The signature campaign has increased the possibility for prominent nongovernmental organizations around the world to intervene in this question.

Rights Activists Make Demands for North Koreans

Ten resolutions were adopted at the conference for human rights for North Korea, now being held in Prague, the Czech Republic. Two of the demands were that China refrain from repatriating North Korean refugees, and that the North shut its concentration camps for political criminals. The 4th International Conference on North Korean Human Rights and Refugees began Monday and will run for four days. It is being held under the auspices of a South Korean NGO, the Citizens’ Alliance of North Korean Human Rights, and the Czech Republic’s People in Need Fund.

Along with the resolutions, a signature-seeking campaign was started to convince the international society to press ahead with the resolutions.

The resolution also said: “North Korea, as one of the nations to officially recognize international human rights, must ensure that its people’s human rights are respected,” and “We are determined to continue our efforts until the light of human rights shines upon the North Koreans.”

Representatives of NGOs, human rights experts and politicians signed the resolution as a way to participate in the signature-gathering campaign. The signatures of these people will be sent to the United Nations High Commissioner for Human Rights and the United Nations High Commissioner for Refugees. The campaign will continue until the end of this year.

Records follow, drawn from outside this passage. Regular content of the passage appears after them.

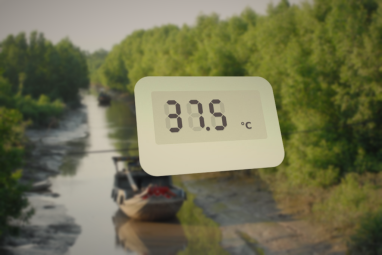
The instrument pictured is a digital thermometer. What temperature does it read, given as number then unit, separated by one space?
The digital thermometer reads 37.5 °C
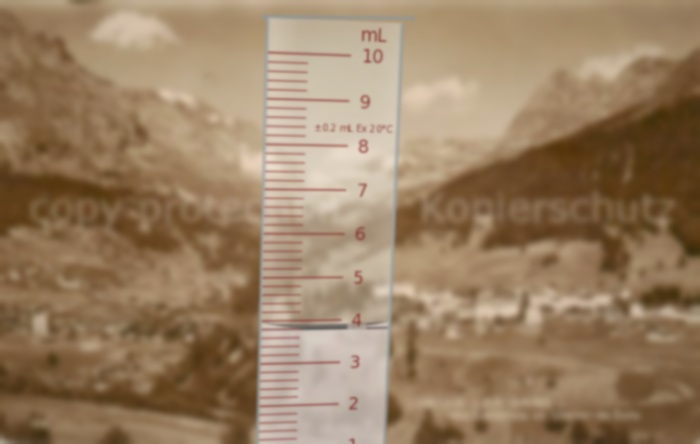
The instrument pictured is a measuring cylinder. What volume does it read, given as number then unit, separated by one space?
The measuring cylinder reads 3.8 mL
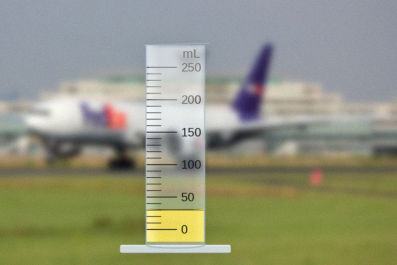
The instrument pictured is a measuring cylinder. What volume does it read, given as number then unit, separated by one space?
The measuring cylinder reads 30 mL
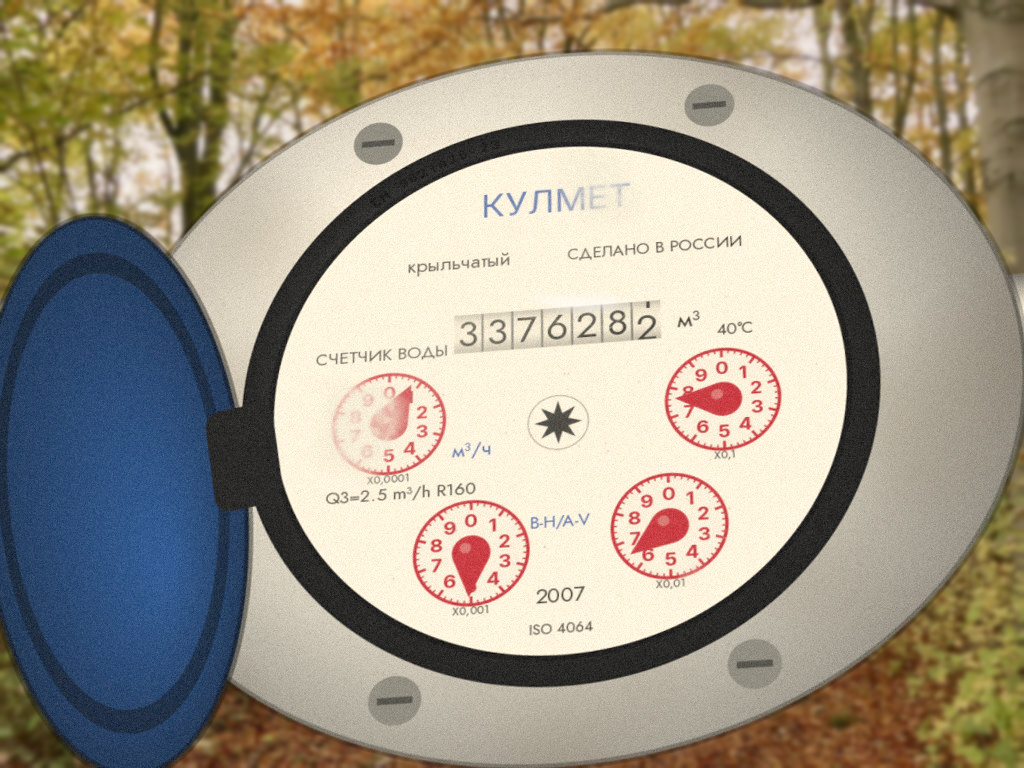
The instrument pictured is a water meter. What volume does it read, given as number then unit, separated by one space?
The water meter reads 3376281.7650 m³
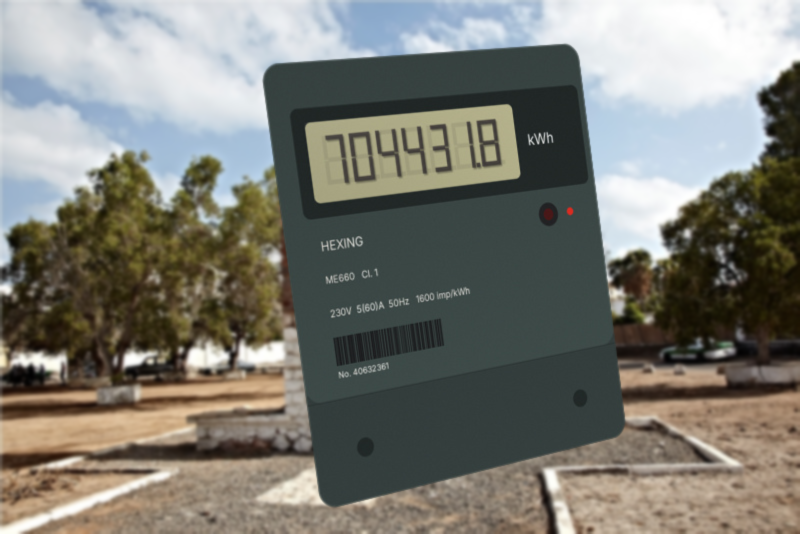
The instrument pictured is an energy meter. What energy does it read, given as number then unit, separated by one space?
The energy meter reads 704431.8 kWh
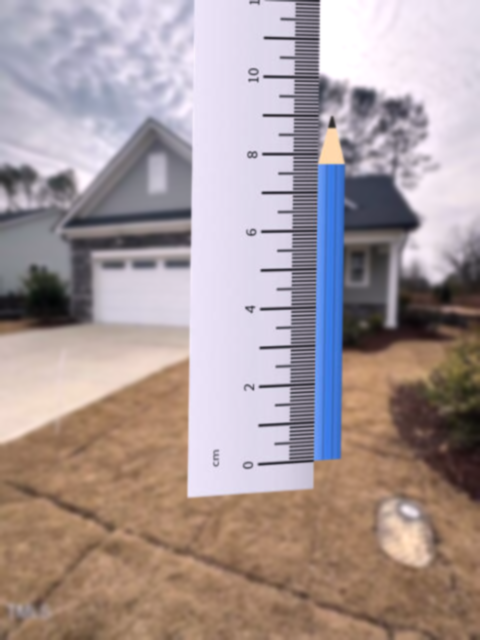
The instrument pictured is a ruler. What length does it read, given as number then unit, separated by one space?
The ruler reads 9 cm
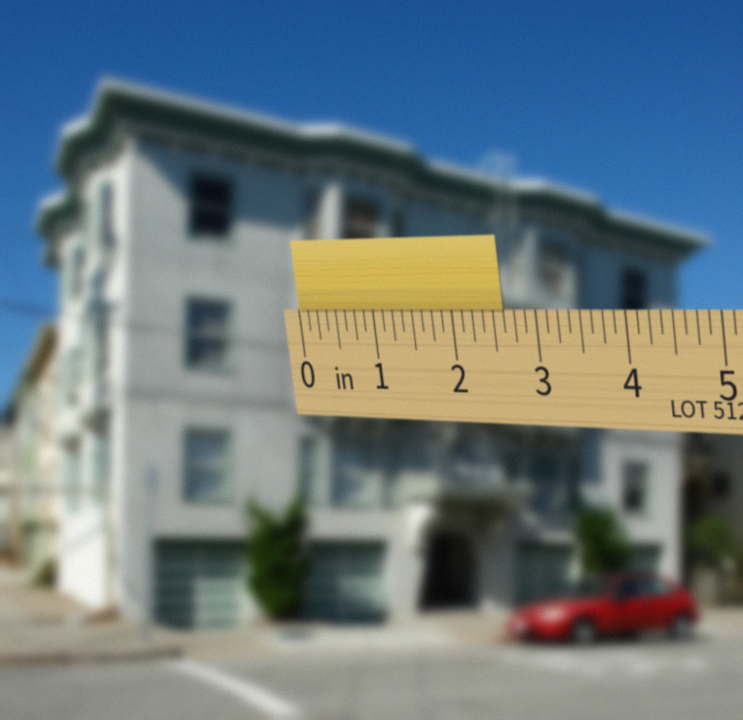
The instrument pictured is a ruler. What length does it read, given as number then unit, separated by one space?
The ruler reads 2.625 in
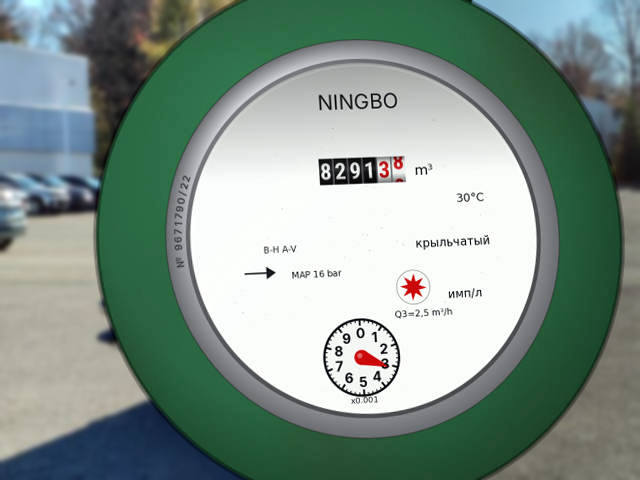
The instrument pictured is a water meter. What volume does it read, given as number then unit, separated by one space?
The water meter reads 8291.383 m³
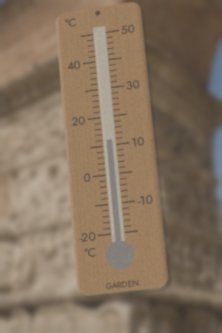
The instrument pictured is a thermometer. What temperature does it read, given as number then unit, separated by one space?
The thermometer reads 12 °C
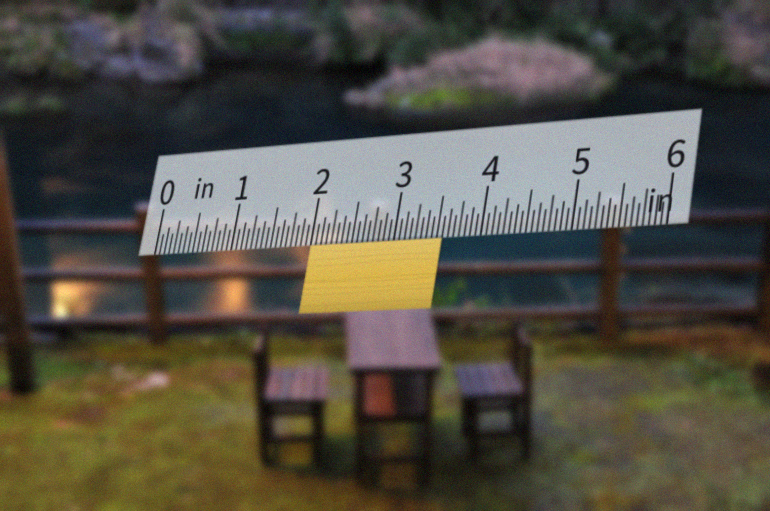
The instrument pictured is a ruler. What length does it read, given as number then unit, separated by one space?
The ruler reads 1.5625 in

North Korean and Chinese Embassies in Prague Hit with Protests

A Japanese participant in the Fourth International Conference on North Korean Human Rights and Refugees proposed that an international body inspect concentration camps in North Korea. A professor at Nishogakusha University in Japan, Haruhashi Okawa, said that human rights inspections of North Korean concentration camps are as necessary as are those of the country’s nuclear facilities. Participants made various proposals at the conference in the course of making presentations and conducting a debate on the status of concentration camps and the food shortages in the North. Hiroshi Kato, secretary general of Fund for Assisting North Korean Refugees, suggested waging a campaign boycotting of the 2008 Olympics in Beijing in a bid to force China to improve the treatment of North Korean refugees in China. He also proposed that an international court be established to look into human rights abuses involving refugees from the North. Japanese lawmaker Masaharu Nakagawa put forward an idea of jointly setting up emergency humanitarian relief centers in the border areas between North Korea and China, and between North Korea and Russia, to look after refugees.

Watching a video showing severely how the human rights of North Korean refugees are infringed upon, the participants were aghast. “It makes my heart ache,” said Lucia Kbasova, a Slovakian radio reporter.

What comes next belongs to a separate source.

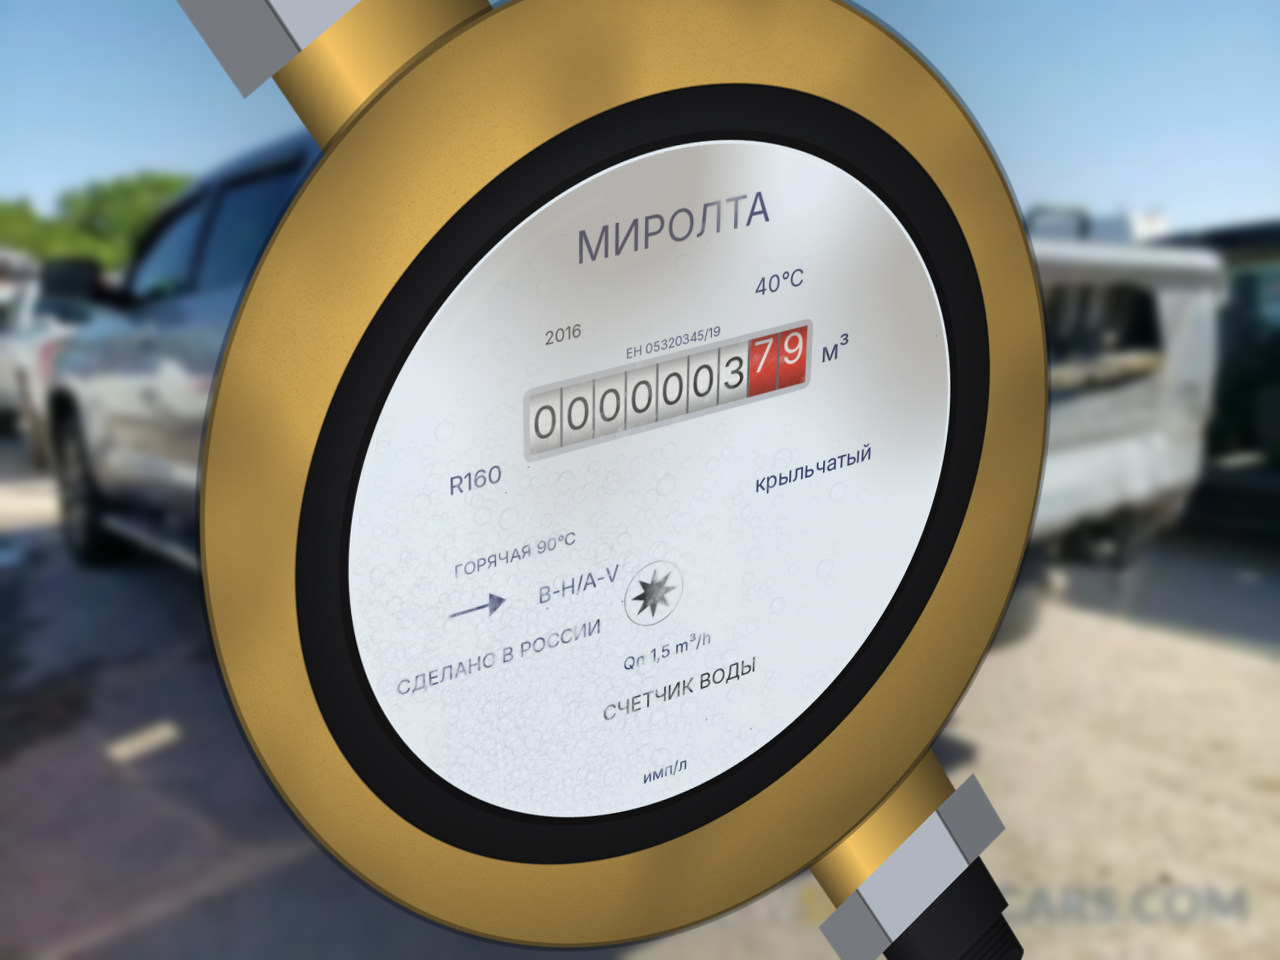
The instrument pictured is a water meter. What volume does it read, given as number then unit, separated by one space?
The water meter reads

For about an hour at around 5:30 pm on March 4, the last day of the conference, over 60 participants held candlelight vigils in front of the embassies of Pyongyang and Beijing in Prague, in protest of North Korean and Chinese attitudes toward human rights and refugees.

In front of the Chinese embassy, which the protesters visited first, the participants, among them Yoon Hyun, secretary-general, Citizens Coalition for Human Rights in North Korea, and Mahurin Visonie, representative in Seoul of the organization Doctors without Border, read a list of North Korean refugees China has deported back to the north, and slipped into the embassy door an envelope containing personal information on the deportees.

Carrying lit candles, the protesters moved to the North Korean embassy, two blocks away, shouting slogans such as, “Shine the light of human rights on North Korea,” and “Free all political prisoners.” They then pushed under the embassy’s door a resolution adopted at the conference and signed by all the participants, and a letter addressed to Kim Jong Il.

The steel doors of both diplomatic premises were shut tight while the vigil was on. With the lights turned off, neither showed any reaction.